Look through the entries below, please, and copy every line with the word "hand".
────
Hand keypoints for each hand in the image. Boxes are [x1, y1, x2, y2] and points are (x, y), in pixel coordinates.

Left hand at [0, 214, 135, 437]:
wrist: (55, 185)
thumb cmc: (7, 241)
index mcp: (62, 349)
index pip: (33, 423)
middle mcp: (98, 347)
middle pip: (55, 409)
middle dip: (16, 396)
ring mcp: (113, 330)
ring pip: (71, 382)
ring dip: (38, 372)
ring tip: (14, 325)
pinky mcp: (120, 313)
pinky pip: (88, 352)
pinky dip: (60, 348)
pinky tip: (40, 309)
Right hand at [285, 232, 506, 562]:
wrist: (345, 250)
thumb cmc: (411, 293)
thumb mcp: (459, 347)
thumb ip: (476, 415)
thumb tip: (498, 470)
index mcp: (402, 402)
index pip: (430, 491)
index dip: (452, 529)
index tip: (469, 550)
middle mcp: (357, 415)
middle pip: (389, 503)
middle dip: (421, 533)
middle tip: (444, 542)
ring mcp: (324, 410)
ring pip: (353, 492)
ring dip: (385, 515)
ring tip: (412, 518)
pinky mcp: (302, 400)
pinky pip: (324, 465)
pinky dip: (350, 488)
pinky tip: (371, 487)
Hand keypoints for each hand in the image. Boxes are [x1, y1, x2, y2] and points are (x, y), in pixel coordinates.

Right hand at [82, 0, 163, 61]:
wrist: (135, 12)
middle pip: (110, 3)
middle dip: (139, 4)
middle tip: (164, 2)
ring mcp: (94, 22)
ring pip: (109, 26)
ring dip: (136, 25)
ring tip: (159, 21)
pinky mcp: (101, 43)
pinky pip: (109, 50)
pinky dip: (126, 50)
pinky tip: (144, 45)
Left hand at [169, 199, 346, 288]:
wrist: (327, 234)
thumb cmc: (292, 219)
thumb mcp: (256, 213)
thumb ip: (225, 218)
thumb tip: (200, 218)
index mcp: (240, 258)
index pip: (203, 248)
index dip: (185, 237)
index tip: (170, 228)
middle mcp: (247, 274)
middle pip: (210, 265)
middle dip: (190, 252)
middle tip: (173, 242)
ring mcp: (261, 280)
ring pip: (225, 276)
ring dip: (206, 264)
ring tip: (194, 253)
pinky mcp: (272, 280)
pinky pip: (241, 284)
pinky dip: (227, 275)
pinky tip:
────
Your solution:
Hand keypoints for each hand in the image. Boxes are [x1, y1, x2, y2] and points are (x, y), in pixel coordinates.
Left hand at [0, 214, 135, 437]:
Right hand at [285, 232, 506, 562]:
Hand keypoints for each hand in the image. Boxes are [x1, y1, x2, y2] and points are (x, y), in pixel coordinates.
Right hand at [82, 0, 163, 61]:
Left hand at [169, 199, 346, 288]:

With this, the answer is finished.